▶ Explore the material
a) In the passage on university admission in Nigeria, roughly how many people were applying to university each year?
b) Retype part of the passage on university admission in Nigeria, beginning at the words "Globally, higher education" and stopping after "system in Africa.".
c) Write what comes next in the passage on university admission in Nigeria, picking up after its final sentence.

▶ Source passage
################

By Dr Jennifer Jomafuvwe Agbaire, Research Associate at the School of Education, University of Bristol
Originally published on Bristol.ac.uk
“Those young students can just talk anyhow. If you really want to know about university admission in Nigeria, ask those in charge.” Just before I set out to begin my doctoral research, I got strong forms of this proposition from colleagues.
It was not surprising that previous research on the topic scarcely included students.
Fast-forward to several years and a PhD award later, I was organising an ESRC-funded exploratory impact event to share my doctoral research findings from students with ‘those in charge’. Yes indeed, I had defied the popular convention and gone ahead to explore Nigeria’s university access system through the lived experiences of students who are subjected to it.
Globally, higher education is increasingly invoked in the imperatives for equity, inclusion, and development. I was a lecturer in a renowned Nigerian university who had become acutely aware of the persistent higher education access challenge in the country, and the widening disparities in access patterns. The public’s indignation leading to widespread protests by students, applicants and parents did not make it easy to be unaware of the situation anyway. Almost two million were applying to university each year but less than a quarter of eligible candidates were gaining a place. Yet, Nigeria is said to have the most comprehensive and rapidly expanding higher education system in Africa.

################

▶ Source data

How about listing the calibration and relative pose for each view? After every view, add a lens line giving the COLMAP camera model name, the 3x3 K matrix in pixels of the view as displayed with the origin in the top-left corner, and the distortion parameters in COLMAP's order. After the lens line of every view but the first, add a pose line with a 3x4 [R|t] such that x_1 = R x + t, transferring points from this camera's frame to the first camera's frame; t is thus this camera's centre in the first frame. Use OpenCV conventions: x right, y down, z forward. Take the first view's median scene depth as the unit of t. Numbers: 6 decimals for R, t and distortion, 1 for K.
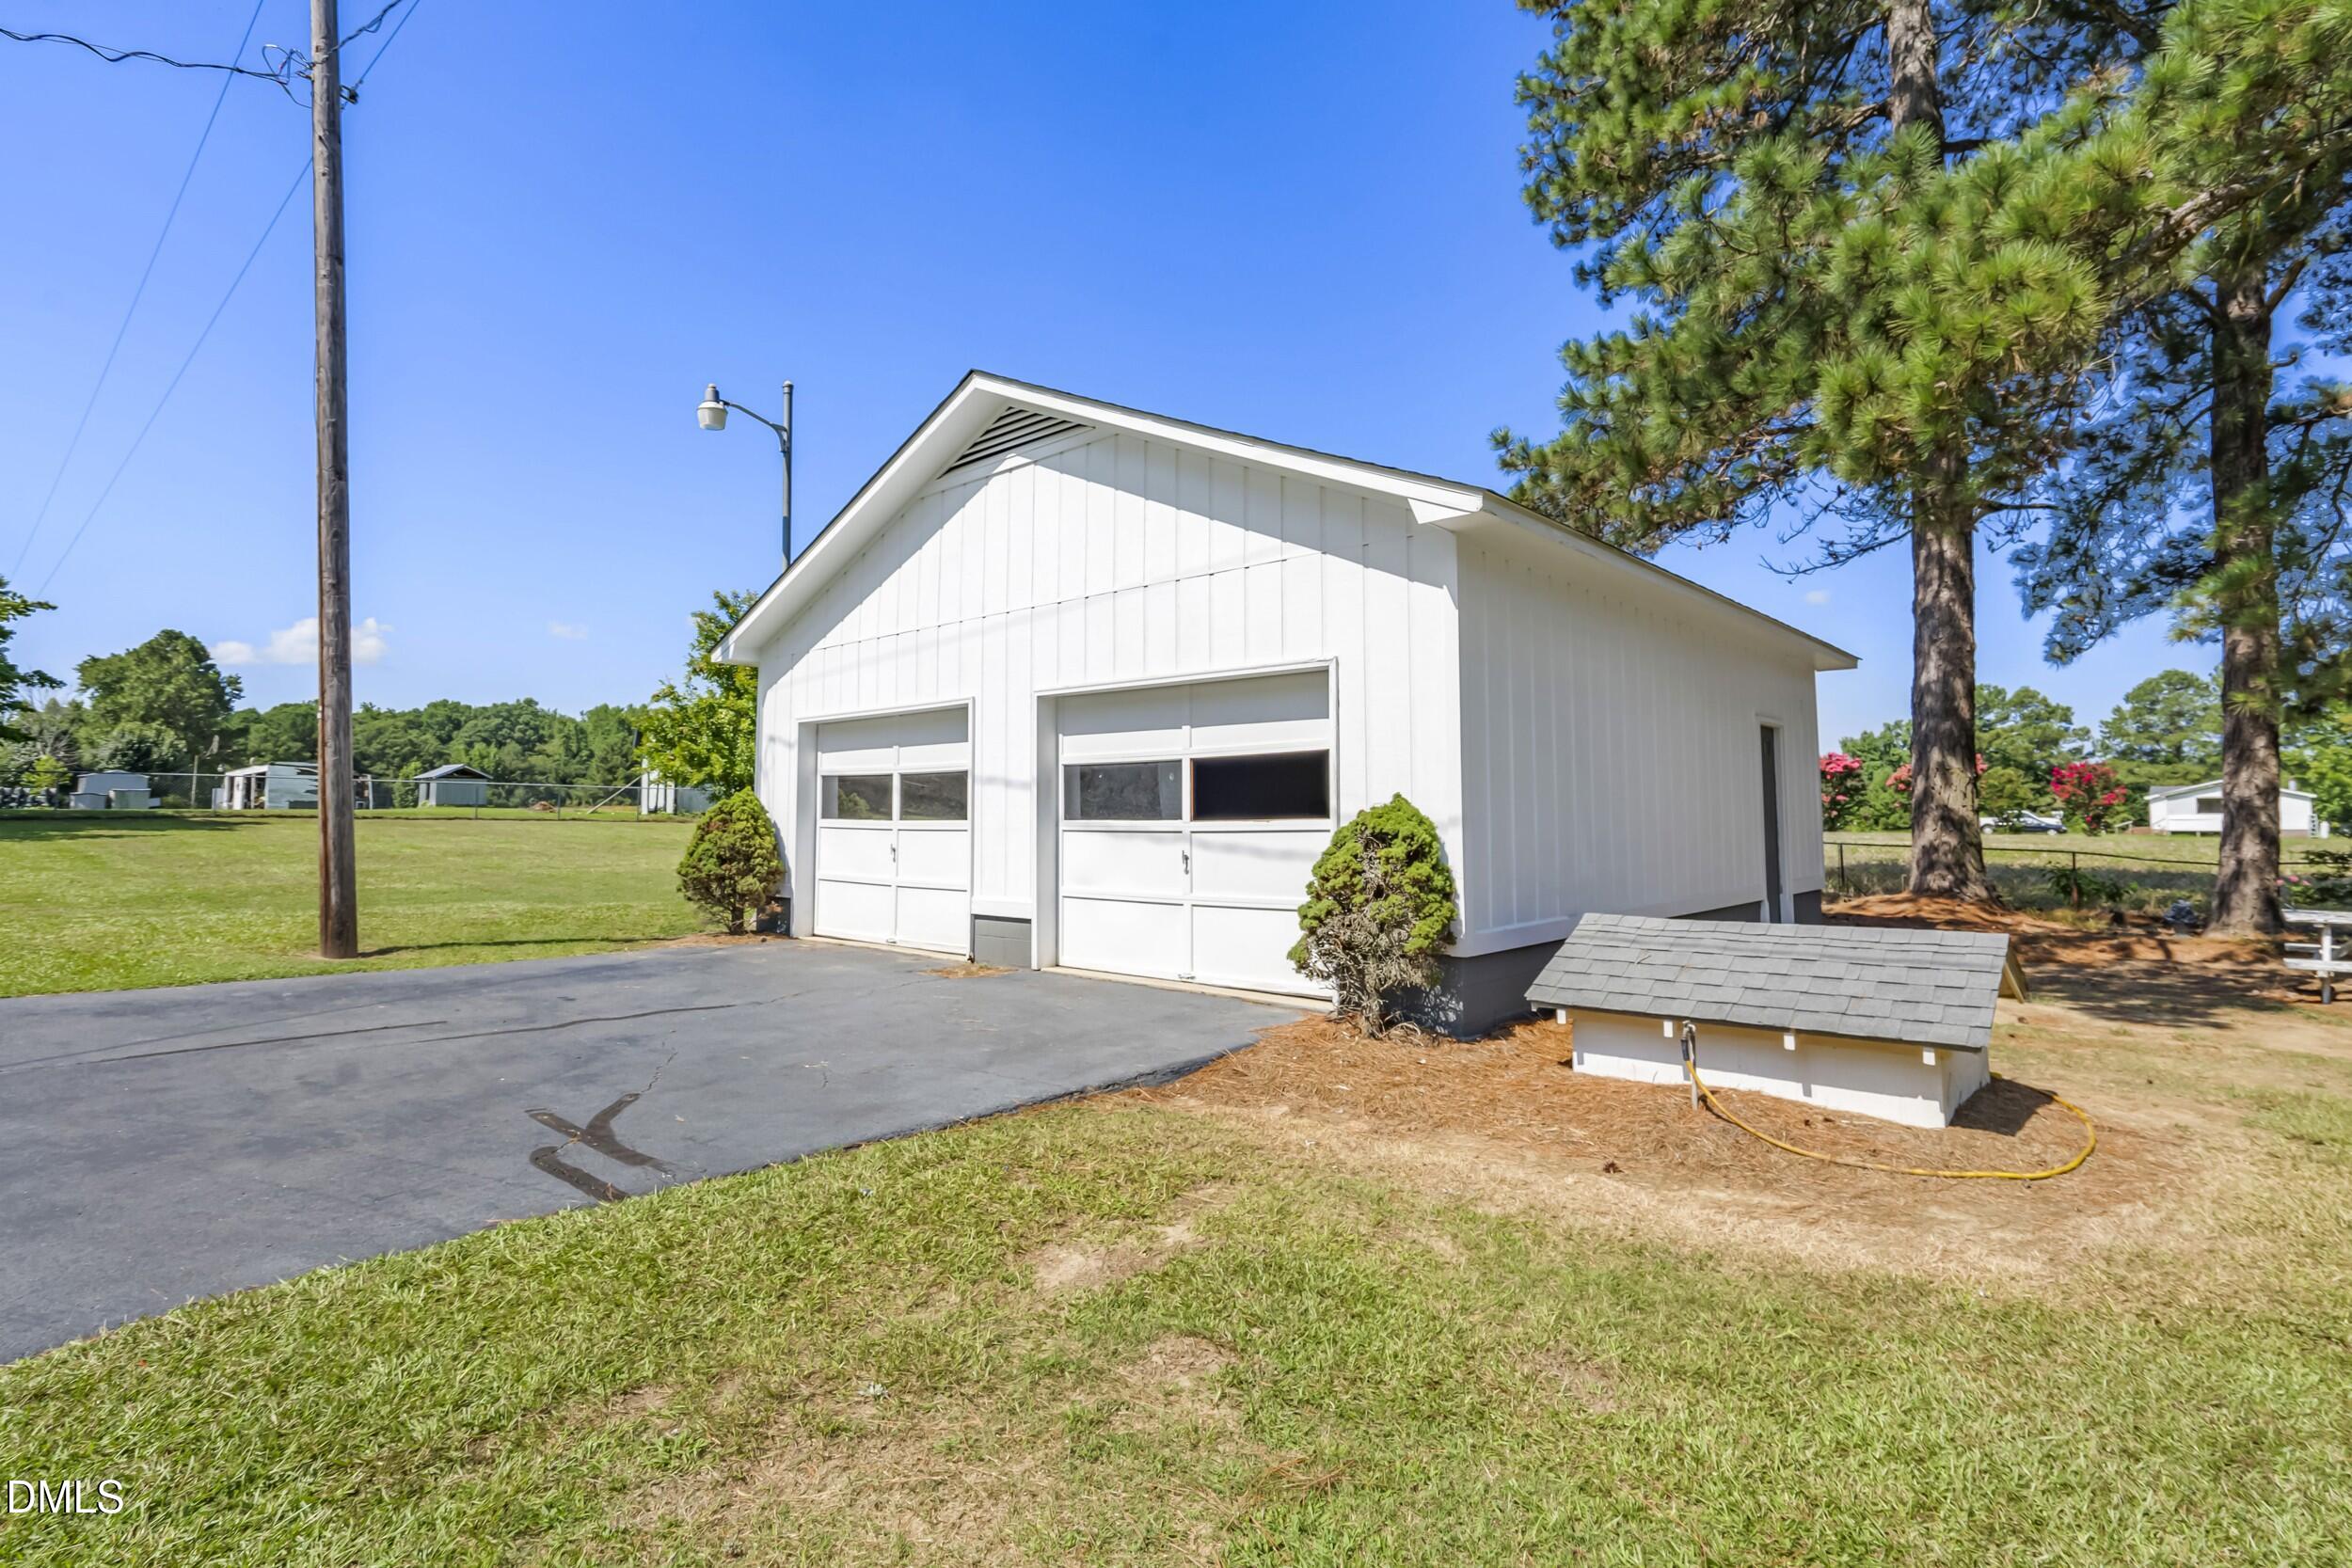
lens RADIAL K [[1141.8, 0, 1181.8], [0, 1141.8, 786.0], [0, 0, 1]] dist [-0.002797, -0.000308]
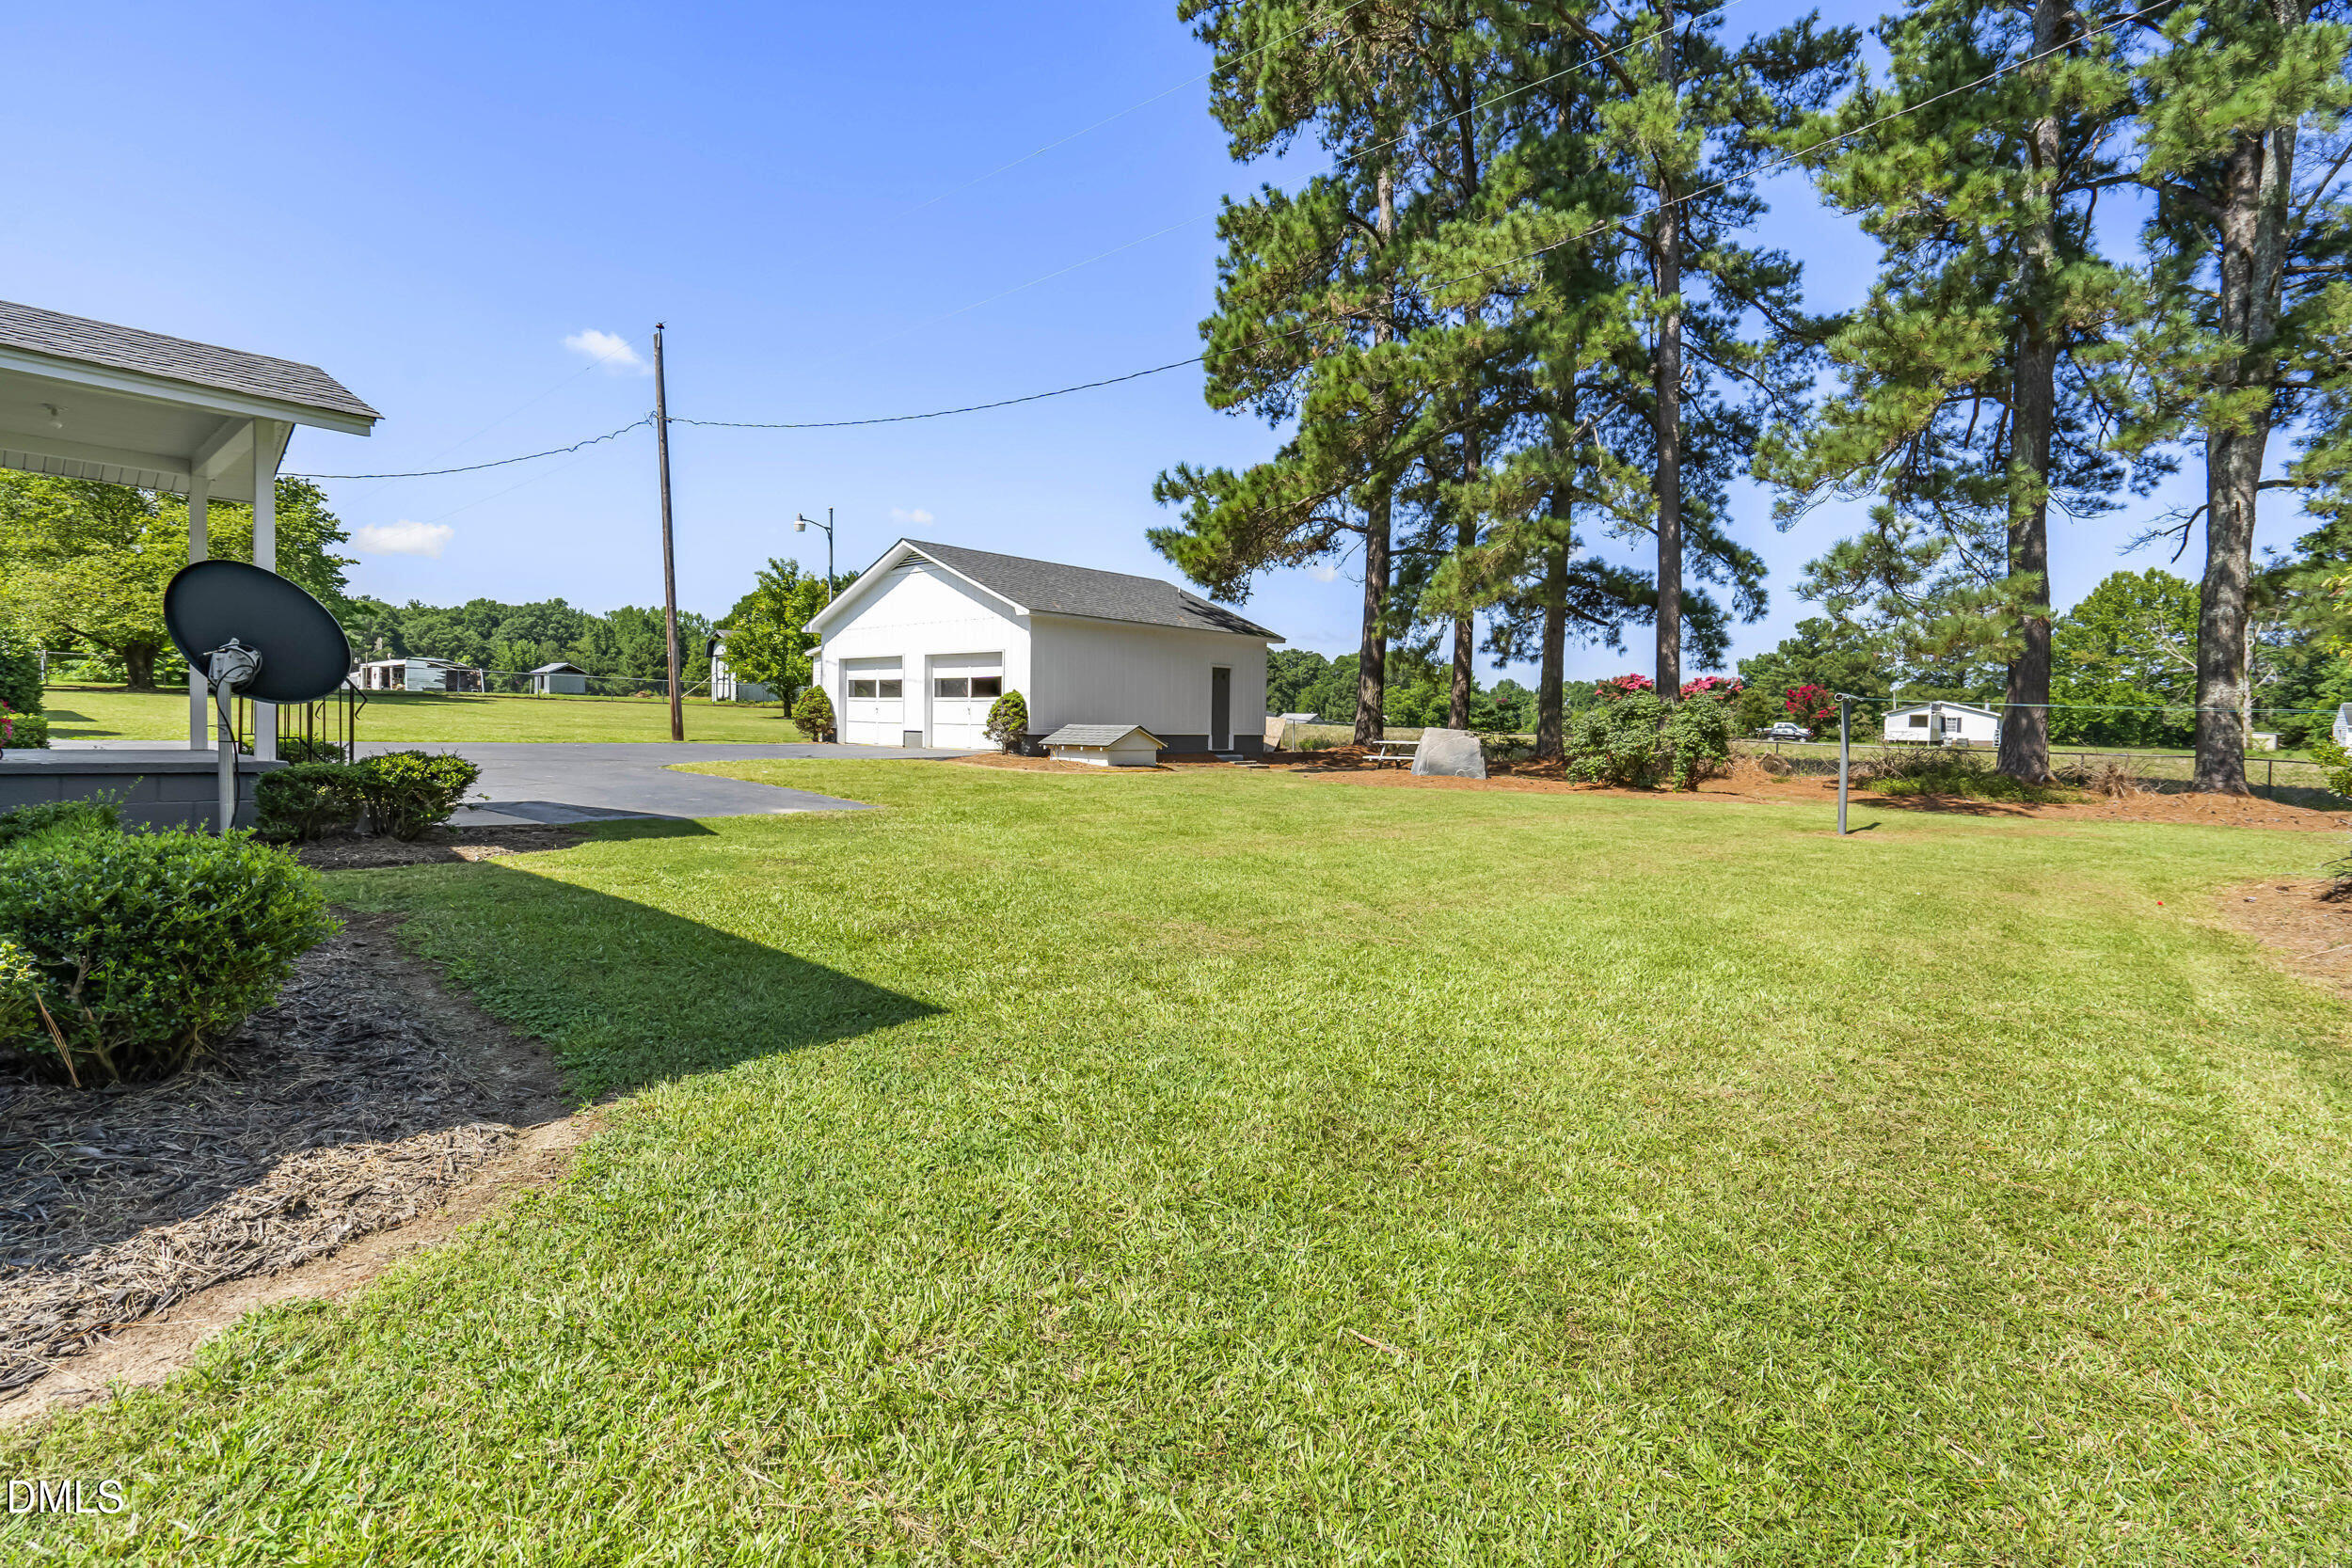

################

▶ Outputs in order
a) Almost two million.

b)
Globally, higher education is increasingly invoked in the imperatives for equity, inclusion, and development. I was a lecturer in a renowned Nigerian university who had become acutely aware of the persistent higher education access challenge in the country, and the widening disparities in access patterns. The public’s indignation leading to widespread protests by students, applicants and parents did not make it easy to be unaware of the situation anyway. Almost two million were applying to university each year but less than a quarter of eligible candidates were gaining a place. Yet, Nigeria is said to have the most comprehensive and rapidly expanding higher education system in Africa.

c)
My doctoral research was partly a journey to indulge some of my overarching convictions: young people’s experiences are valid and legitimate. They are capable of articulating these experiences and the conditions that produce them in ways that can provide important problem-solving insights. More and more of their voices and stories need to be heard, particularly by those who contribute to policies about their lives. This is especially in many Global-South contexts, and perhaps elsewhere, with the ‘cultural’ tendency to over-value seniority and characterise it as the highest or sole measure of ‘wisdom’ and ‘credibility’. In these contexts, young people are more often described in terms of naivety, dependency and even truancy than they are equally positioned as discerning and deserving of an audience.
My research used focus groups with students in both regions of Nigeria – north and south – who had recently got admitted to university, and individual interviews with those who had applied (often many times) but did not get admitted. Their stories deeply implicated the existing national quota-based policy for equitable admissions to higher education in Nigeria, including its embedded assumptions and implementation processes. Their experiences painted a troubling picture of how these were reinforcing ethnic hierarchies, contributing to entrenched gender discrimination, reproducing class structures and in effect, sustaining social and educational inequalities.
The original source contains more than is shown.